Angela Davis: la esperanza también es una forma de resistencia

La filósofa y activista estadunidense habló por primera vez en la UNAM sobre feminismo abolicionista, racismo, lectura y poder colectivo, y llamó a construir esperanza frente a la indiferencia y las injusticias del presente.

La filósofa y activista estadunidense Angela Davis se presentó por primera vez en la UNAM.
La filósofa y activista estadunidense Angela Davis se presentó por primera vez en la UNAM.AFP

La desesperanza no es una opción”, afirmó sin dudar la activista y filósofa estadunidense Angela Davis (1944) ante la pregunta de cómo recuperar la esperanza en estos tiempos de indiferencia.

“Nosotros generamos la esperanza. Yo he participado en movimientos sociales desde hace más de siete décadas. Y todo era desesperanza en Birmingham, Alabama, donde nací, una ciudad segregada. Los afrodescendientes no podían entrar a una escuela, un museo o una biblioteca.

Diez horas antes del conversatorio entre Angela Davis y Gina Dent, los estudiantes hicieron fila afuera de la Sala Miguel Covarrubias de la UNAM.
Diez horas antes del conversatorio entre Angela Davis y Gina Dent, los estudiantes hicieron fila afuera de la Sala Miguel Covarrubias de la UNAM.Foto: Cuartoscuro.

La esperanza nos motivó a luchar. Nunca dudé que las cosas serían diferentes algún día. Imaginaba una vida en la que seríamos libres. Y somos una manifestación de esa esperanza. El primer trabajo del feminismo abolicionista es generar esperanza”, comentó la académica.

Convertida en símbolo de resistencia –pues a comienzos de los años 70 estuvo en la cárcel acusada de asesinato, secuestro y conspiración y, tras una campaña internacional en su defensa, fue absuelta de todos los cargos–, la escritora se presentó ayer por primera vez en la UNAM.

Ante una Sala Miguel Covarrubias abarrotada de personas que hicieron fila desde las ocho de la mañana y con 20 minutos de retraso, debido a que un grupo de estudiantes interrumpió el conversatorio con pancartas y protestas por los desaparecidos, los feminicidios en México y la guerra en Palestina, Davis conversó con la escritora Gina Dent sobre el libro Abolición, feminismo, ¡ahora!.

Algunos de los asistentes a la charla que impartió la filósofa y activista estadunidense Angela Davis colocaron mantas con consignas.
Algunos de los asistentes a la charla que impartió la filósofa y activista estadunidense Angela Davis colocaron mantas con consignas.Foto: Cuartoscuro.

Rosa Beltrán, titular de Cultura UNAM, presentó a las autoras y destacó que Davis no venía al país desde 1969 y logró convencer a los estudiantes –que no se querían bajar del escenario, gritaron sus consignas y hacían ruido– que dejaran que los asistentes escucharan a las activistas.

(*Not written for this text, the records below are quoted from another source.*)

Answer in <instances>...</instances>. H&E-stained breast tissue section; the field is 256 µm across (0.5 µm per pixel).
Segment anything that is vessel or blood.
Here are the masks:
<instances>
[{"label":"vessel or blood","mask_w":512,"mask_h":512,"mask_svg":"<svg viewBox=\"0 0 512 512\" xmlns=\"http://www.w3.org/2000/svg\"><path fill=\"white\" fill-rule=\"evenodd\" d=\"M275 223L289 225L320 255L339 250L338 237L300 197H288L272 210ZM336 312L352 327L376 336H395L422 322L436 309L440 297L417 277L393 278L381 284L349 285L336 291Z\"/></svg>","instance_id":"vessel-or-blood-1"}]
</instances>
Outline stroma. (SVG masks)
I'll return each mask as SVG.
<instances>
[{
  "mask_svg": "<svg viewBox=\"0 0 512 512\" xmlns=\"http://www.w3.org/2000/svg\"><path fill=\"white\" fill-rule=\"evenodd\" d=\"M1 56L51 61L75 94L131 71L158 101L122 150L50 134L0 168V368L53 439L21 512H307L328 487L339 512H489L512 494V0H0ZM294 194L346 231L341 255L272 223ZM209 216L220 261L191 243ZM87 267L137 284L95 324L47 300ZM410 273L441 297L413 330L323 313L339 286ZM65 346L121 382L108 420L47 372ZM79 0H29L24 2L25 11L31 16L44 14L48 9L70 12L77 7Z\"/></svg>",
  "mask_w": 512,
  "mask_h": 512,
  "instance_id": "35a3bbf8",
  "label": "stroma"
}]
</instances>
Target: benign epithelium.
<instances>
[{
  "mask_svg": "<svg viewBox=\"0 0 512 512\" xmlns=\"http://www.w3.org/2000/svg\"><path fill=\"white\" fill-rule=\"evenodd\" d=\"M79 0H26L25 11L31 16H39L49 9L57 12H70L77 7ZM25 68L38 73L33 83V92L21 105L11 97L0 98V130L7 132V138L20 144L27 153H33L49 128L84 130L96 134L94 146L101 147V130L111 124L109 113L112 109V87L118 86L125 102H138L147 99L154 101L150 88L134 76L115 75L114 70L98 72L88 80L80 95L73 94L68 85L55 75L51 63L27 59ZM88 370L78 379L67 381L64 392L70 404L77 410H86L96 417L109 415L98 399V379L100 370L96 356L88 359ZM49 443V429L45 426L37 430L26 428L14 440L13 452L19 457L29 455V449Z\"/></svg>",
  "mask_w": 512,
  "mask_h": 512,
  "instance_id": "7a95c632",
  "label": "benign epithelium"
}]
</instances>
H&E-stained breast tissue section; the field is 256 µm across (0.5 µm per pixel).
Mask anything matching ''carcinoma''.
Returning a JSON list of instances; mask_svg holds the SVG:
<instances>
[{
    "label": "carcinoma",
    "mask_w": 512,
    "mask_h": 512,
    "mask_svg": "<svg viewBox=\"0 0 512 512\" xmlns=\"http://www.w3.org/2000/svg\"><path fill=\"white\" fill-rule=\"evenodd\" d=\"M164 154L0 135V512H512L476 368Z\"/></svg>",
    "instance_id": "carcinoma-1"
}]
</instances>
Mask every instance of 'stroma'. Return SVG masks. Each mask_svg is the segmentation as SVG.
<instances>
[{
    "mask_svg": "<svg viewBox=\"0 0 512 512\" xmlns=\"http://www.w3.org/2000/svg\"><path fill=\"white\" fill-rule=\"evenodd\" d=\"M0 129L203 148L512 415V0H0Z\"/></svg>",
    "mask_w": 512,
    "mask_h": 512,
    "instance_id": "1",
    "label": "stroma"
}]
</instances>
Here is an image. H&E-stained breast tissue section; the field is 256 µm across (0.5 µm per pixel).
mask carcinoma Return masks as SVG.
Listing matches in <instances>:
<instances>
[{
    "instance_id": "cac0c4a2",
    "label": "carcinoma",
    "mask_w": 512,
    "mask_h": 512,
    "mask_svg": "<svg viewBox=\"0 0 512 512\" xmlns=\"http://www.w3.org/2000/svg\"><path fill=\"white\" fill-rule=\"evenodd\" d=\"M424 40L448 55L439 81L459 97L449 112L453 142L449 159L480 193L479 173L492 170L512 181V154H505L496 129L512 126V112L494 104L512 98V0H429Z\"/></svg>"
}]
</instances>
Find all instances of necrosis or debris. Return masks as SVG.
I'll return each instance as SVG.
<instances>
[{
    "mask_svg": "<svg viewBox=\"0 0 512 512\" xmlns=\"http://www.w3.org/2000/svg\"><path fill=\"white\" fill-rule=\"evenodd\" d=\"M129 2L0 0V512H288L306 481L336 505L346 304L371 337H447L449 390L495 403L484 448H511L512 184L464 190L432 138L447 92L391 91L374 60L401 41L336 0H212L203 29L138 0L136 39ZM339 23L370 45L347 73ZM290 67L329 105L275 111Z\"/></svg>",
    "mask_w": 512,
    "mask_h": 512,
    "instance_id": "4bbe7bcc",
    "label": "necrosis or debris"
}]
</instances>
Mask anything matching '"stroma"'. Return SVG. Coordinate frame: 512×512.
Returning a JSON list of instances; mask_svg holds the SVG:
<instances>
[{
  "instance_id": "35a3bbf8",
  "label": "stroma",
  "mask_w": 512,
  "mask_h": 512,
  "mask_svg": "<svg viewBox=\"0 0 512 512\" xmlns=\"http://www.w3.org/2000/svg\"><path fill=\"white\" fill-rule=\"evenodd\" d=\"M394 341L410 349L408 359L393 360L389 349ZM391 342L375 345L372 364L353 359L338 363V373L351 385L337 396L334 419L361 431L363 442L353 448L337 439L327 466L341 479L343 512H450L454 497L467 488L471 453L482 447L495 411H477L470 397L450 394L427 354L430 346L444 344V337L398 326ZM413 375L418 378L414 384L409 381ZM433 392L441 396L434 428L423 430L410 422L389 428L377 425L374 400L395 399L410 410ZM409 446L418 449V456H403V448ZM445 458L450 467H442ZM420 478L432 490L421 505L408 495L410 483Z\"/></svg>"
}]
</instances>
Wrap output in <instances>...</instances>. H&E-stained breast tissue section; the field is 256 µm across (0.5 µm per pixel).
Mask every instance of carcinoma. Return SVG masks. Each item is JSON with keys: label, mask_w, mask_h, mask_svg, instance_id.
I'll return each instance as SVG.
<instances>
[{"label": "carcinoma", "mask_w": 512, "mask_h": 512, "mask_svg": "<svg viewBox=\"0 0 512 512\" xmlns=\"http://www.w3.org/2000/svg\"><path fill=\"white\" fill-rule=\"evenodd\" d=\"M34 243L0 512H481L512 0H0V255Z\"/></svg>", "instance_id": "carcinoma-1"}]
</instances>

“Me encanta escucharlos. Me impresiona su energía”, dijo una siempre sonriente Davis que recordó que la sentenciaron en tres ocasiones a la pena capital. “Todos tenemos preguntas muy urgentes”, señaló quien inspiró la canción Angela, compuesta por John Lennon y Yoko Ono, que forma parte del álbum Some Time in New York City (1972).

El feminismo abolicionista es una corriente que aboga por la eliminación del sistema penitenciario y policial, o bien por la erradicación de la explotación sexual, explicaron las ponentes, quienes hablaron lo mismo de la lectura y el libro que del racismo, los derechos de las minorías, la igualdad de género y la urgencia de establecer un diálogo entre sur y sur, que no pase por el norte global.

El feminismo abolicionista es crear un mundo que pueda visibilizar lo bueno que existe, donde aparezca una nueva relación entre lo individual y lo colectivo, donde todo el poder no recaiga en una sola persona. Nuestra propuesta busca una manera diferente de crear liderazgo, nuevas formas de poder colectivo”, indicó Gina Dent.

Davis habló de la importancia de los libros “Mi madre me enseñó a leer desde los dos años. No me puedo imaginar un mundo sin libros. Y creo que la respuesta más apasionada a la lectura la he visto dentro de las prisiones.

Ahí hay personas que no tuvieron oportunidad de leer ni escribir y en la cárcel descubren que en la lectura y los libros hay libertad”, expresó la activista.

Y se dijo asombrada porque en Palestina, a pesar de los conflictos que enfrenta, tienen 90% de alfabetismo, “uno de los promedios de lectura más altos del mundo”.

Las investigadoras coincidieron en que la UNAM es una ciudad enorme, en comparación con las universidades de donde vienen. 

“Es complicado decir qué está sucediendo en este lugar. Pero creemos que es importante que ejercitemos los músculos que nos han quitado. Es decir, detenernos, leer y tratar de entender a los otros”.